For Such a Time as This
In the middle of a global pandemic, many are asking themselves, “Where is God?”
In just weeks the metaphorical rug of comfort and security has been pulled from beneath us leaving millions scrambling to get a grip on, what is now and what will be, reality. In America, we watched from afar as this virus swept the globe, dreading its arrival to our doorstep. An unwelcome guest, COVID-19 stormed its way through our nation leaving no state untouched.
We find ourselves calibrating the sudden change as best we can, taking refuge in our homes, and desperately waiting for this storm to pass.
Many words have been used to describe our present, one of which is, “strange.” Indeed, we are living in strange times. Each day we are bombarded with an overload of information that can stimulate fear and anxiety. It can be tempting to focus on the storm when your eyes are not fixed on Jesus. In times of uncertainty, where does your hope come from?
We can learn a great deal about faith in the face of uncertainty through the biblical story of Esther. Esther was a young Jewish girl raised by her beloved cousin, Mordecai. In the story, Esther is summoned along with all the young women in the region of Susa to present themselves to King Ahasuerus who was in search of a new queen. Before presenting herself to the king, Mordecai instructs Esther to conceal her Jewish heritage.
After winning the favor of the king, Esther is made queen. All is well until a series of unfortunate events puts not only her cousin Mordecai’s life in jeopardy, but all of Esther’s people.
“Letters were sent by couriers to all the king’s provinces with instruction to destroy, to kill, and to annihilate all Jews, young and old, women and children, in one day, the thirteenth day of the twelfth month, which is the month of Adar, and to plunder their goods.” (3:13)
The Jewish people were devastated. They mourned, they fasted, they wept…everything they knew and everyone they loved were doomed (4:3).
When the news gets to Esther, she is deeply distressed. Mordecai insists that Esther plead with the King on behalf of her people, but Esther reminds him that to go before the King without first being summoned is a death sentence. Mordecai then challenges Esther with these words…

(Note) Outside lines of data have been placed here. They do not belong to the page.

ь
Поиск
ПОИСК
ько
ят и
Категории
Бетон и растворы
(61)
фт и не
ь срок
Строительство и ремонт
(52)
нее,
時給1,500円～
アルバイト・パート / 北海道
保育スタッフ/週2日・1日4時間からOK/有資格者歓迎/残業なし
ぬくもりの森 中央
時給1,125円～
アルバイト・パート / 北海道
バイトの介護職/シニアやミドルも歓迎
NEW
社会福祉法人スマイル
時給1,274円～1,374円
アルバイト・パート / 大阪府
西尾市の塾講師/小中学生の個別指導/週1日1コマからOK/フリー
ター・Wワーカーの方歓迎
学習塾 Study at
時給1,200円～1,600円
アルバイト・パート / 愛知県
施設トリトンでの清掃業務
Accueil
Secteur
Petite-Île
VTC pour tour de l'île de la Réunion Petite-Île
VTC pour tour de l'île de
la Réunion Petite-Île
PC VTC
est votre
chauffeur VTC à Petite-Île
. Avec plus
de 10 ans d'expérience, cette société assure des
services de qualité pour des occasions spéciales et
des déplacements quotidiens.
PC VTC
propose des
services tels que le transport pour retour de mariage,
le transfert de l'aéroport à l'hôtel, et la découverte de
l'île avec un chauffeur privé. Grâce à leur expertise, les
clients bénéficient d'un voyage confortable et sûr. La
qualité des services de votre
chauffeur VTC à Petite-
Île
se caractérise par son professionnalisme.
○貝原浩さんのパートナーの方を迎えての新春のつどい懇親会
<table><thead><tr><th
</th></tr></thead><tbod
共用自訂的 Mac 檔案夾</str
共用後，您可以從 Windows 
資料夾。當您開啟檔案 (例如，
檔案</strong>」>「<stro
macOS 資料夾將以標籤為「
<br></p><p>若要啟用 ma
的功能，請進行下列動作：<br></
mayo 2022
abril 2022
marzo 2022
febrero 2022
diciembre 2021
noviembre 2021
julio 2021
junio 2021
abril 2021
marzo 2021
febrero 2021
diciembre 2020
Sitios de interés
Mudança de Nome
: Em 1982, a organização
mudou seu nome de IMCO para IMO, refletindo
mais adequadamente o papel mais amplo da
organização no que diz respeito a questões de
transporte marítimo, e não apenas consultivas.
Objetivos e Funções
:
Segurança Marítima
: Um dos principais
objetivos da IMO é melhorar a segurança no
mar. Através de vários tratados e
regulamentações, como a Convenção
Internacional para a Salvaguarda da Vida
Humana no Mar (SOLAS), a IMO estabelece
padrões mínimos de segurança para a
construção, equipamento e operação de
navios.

“For if you keep silent at this time, relief and deliverance will rise for the Jews from another place, but you and your father’s house will perish. And who knows whether you have not come to the kingdom for such a time as this?” (4:14)
Esther is left with a choice; does she remain silent, or go before the king? She then instructs the messenger to tell Mordecai to gather all the Jews in Susa and hold a three day fast on her behalf. After that, she will go before the king even though it is against the law. In her words, “If I perish, I perish” (4:16).
As the story unfolds in the book of Esther, there is no direct mention of God, and yet we see threads of His faithfulness woven into its pages through each turn of events as He preserves and protects Esther and her people. The story ends with resounding victory for the Jewish people as Esther persuades King Ahasuerus to spare her people.
“The Jews had light and gladness and joy and honor. And in every province and in every city, wherever the king’s command and his edict reached, there was gladness and joy among the Jews, a feast and a holiday. And many from the peoples of the country declared themselves Jews, for fear of the Jews had fallen on them.” (8:16–17)
While there is no direct mention of God in the chapters of Esther, her faith in the Lord is evident. She had many reasons to doubt He was working. She had many reasons to be afraid and discouraged — to give in to hopelessness when those around her were overcome with grief.
But when the time came for Esther to demonstrate tremendous courage, she did not back out. After fasting for three days and three nights, she made her way to the palace entrance, unsure what the outcome would be. She was probably fatigued and scared, maybe even trembling, when she entered the king’s inner court. This could have meant, not only her death, but the death of everyone she loved dearly. The king could have been furious and sent her away, but instead she won favor in his eyes — and as he holds out his golden scepter to welcome her in, so unfolds the saving grace of the Jewish people.
In times like these when things may seem dark and uncertain, God is searching for the faithful to rise to the occasion
In times like these when things may seem dark and uncertain, God is searching for the faithful to rise to the occasion. Like Esther, we are given the opportunity to demonstrate hopefulness in a hopeless world — courage in the face of adversity.
There will be moments where we will want to give into doubt that God is working; but like Esther, we must be courageous, believing that the Lord gives strong support to those who are committed to Him (2 Chron. 16:9). There will be moments where we will want to give into fear, to look to-and-fro at the raging storm around us; but like Peter, we must return our gaze on Jesus who will not let us drown (Matt. 14:31). There will be times where we will want to add to the negative noise around us; but like David, we must use our voices to lift prayers and praises to God, believing He is our shield where our heart can take refuge (Psalm 28:7).
When our world is shaken, we can find security in the words of Jesus, “I have said these things to you, that in me you may have peace. In the world you will have tribulation. But take heart; I have overcome the world” (John 16:33).
Brother or sister be encouraged. It is no mistake that you are here. The world is watching and in need of this hopeful message — will you rise to the occasion? Who knows, perhaps you were born for such a time as this?